Exclude the images and transcribe the entries below precisely.

■ **RECORDS PROVIDED**
BEGIN

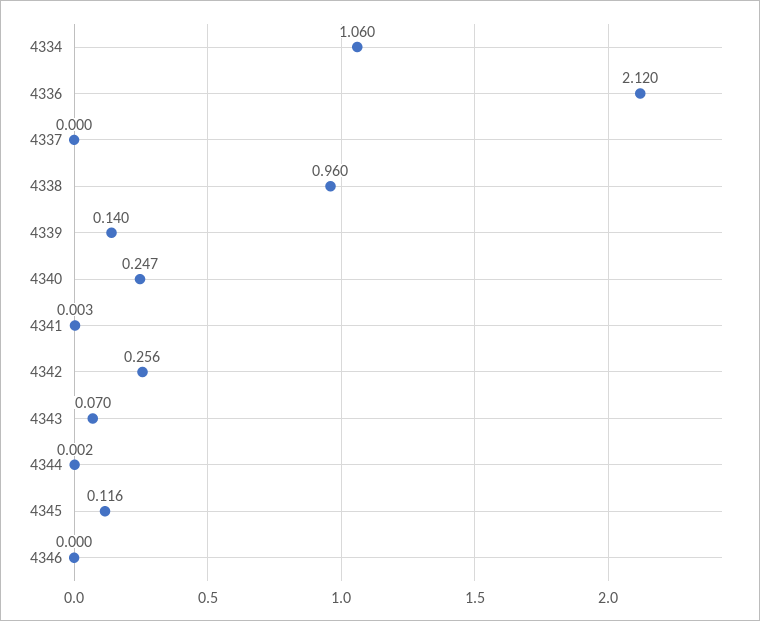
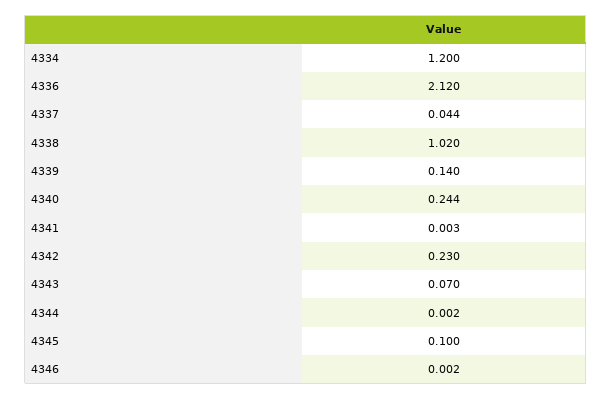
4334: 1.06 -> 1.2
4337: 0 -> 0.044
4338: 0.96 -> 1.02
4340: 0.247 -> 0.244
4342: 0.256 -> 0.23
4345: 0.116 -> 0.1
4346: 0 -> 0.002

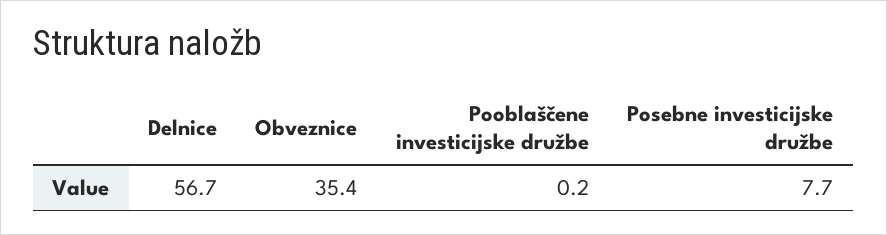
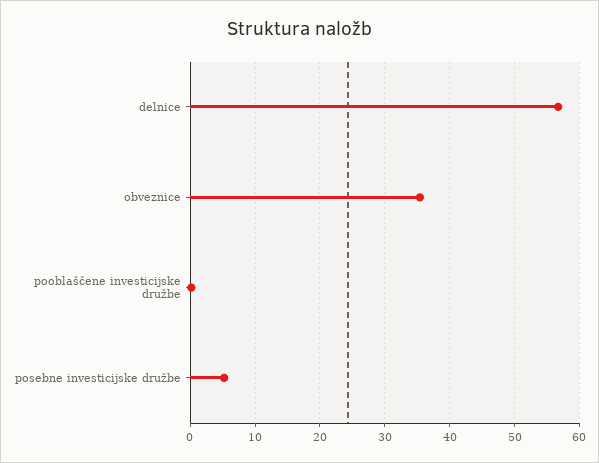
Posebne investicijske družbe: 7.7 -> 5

END

■ **SOLUTION TO THE PROBLEM**
4334: 1.06 -> 1.2
4337: 0 -> 0.044
4338: 0.96 -> 1.02
4340: 0.247 -> 0.244
4342: 0.256 -> 0.23
4345: 0.116 -> 0.1
4346: 0 -> 0.002

Posebne investicijske družbe: 7.7 -> 5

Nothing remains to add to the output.